Here is a possible fix.  I added a ResolveSession class to ResolverImpl to hold all the state holding objects.  In most cases I pass a ResolveSession around instead of a ResolveContext now.  This makes the patch look rather large, but it is because all the lines of code which accessed state holding member variables now has to access the ResolveSession.

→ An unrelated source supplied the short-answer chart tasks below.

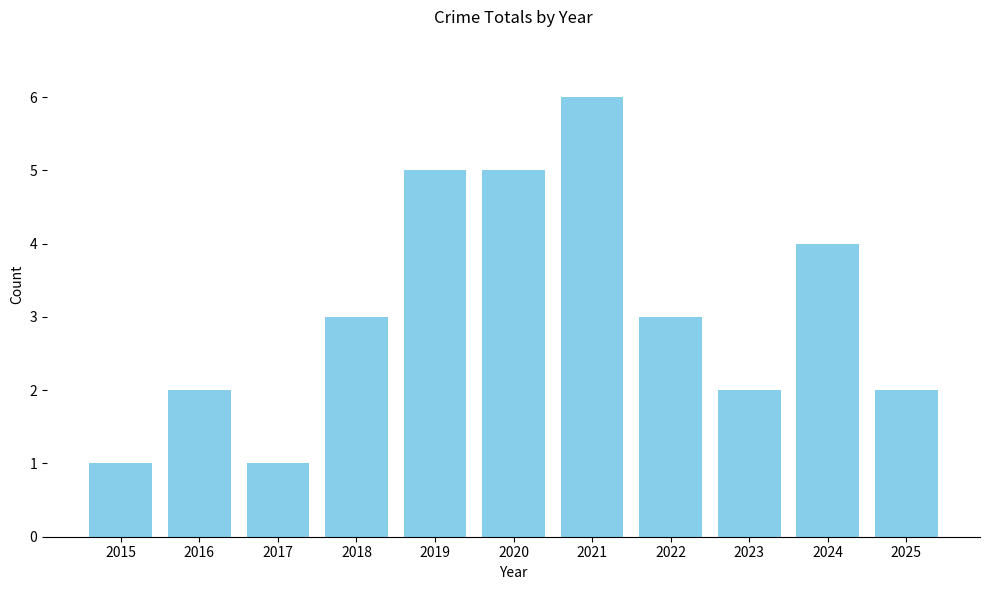

Reading left to right, what are all the values shown in this chart?

2015=1	2016=2	2017=1	2018=3	2019=5	2020=5	2021=6	2022=3	2023=2	2024=4	2025=2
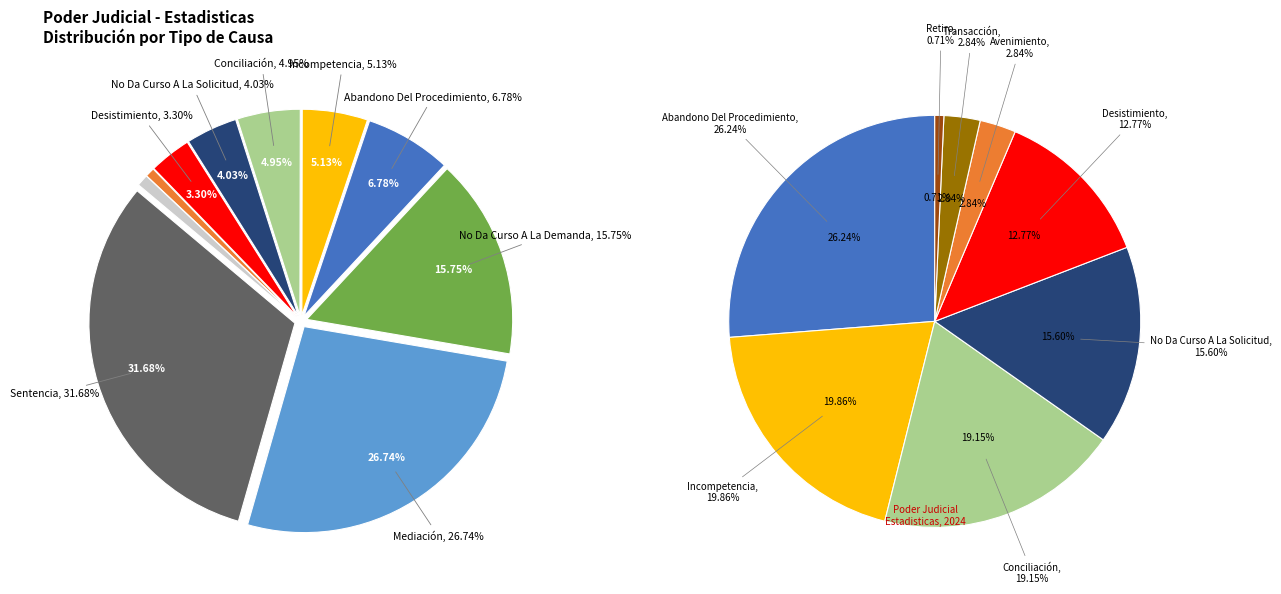

What percentage is the Conciliación slice, to the nearest percent?

5%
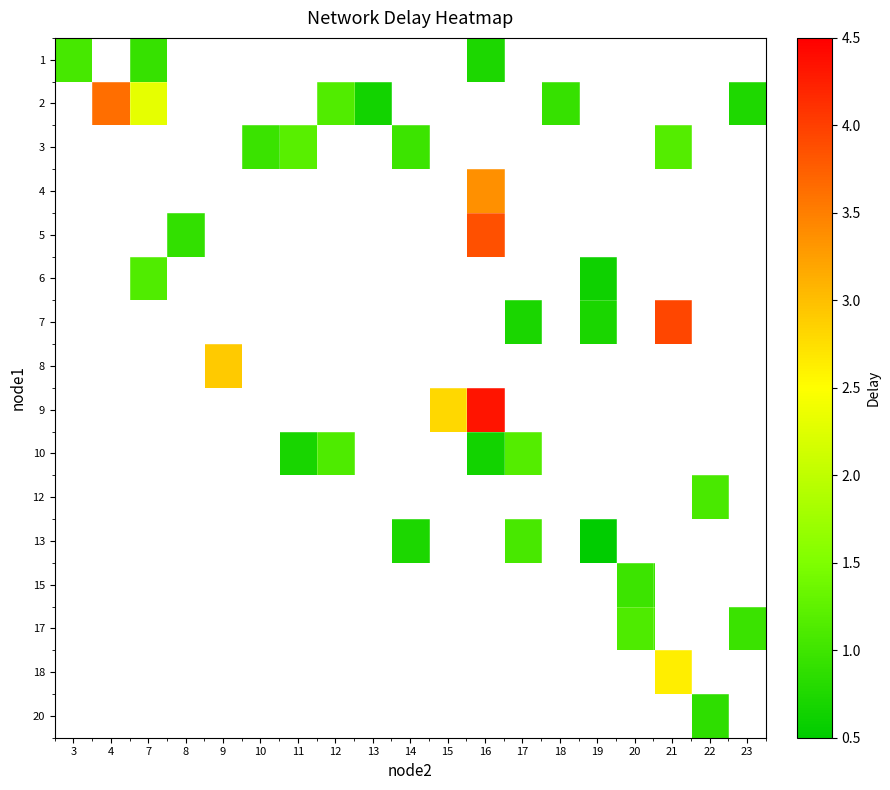

Which label corresponds to the largest value in the chart?

16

I added a couple of TODOs about clearing out the state in finally blocks and about checking for multiple cardinality candidates for dynamic resolution.  I think both are needed but wanted to call out to the code where I made functional changes for the reviewer of the patch.
                
> ResolverImpl is not thread safe
> -------------------------------
>
>                 Key: FELIX-3715
>                 URL: https://issues.apache.org/jira/browse/FELIX-3715
>             Project: Felix
>          Issue Type: Bug
>          Components: Resolver
>         Environment: All
>            Reporter: Thomas Watson
>         Attachments: org.apache.felix.resolver.patch
>
>
> The org.apache.felix.resolver.ResolverImpl class has many member fields which keep state for a single resolve operation.  But the resolve methods may be called by multiple threads which means different resolve operations could try to use the same internal state objects leading to very unpredictable behavior.
> Here is a list of the current member fields that hold state:
> m_usesPermutations
> m_importPermutations
> m_packageSourcesCache
> I think we should introduce contextual class that can be used to store these state objects as well as the ResolveContext used for a particular resolve operation.  This contextual object (I suggest calling it something like ResolveOperation) would be passed around instead of the ResolveContext.
> I think this approach is necessary instead of using thread local variables.  The reason is that a call back to a ResolveContext could initiate another resolve() operation using an unrelated (or sandbox) environment from the current resolve operation.  Using thread locals would not help in cases where nested resolve() operations happen.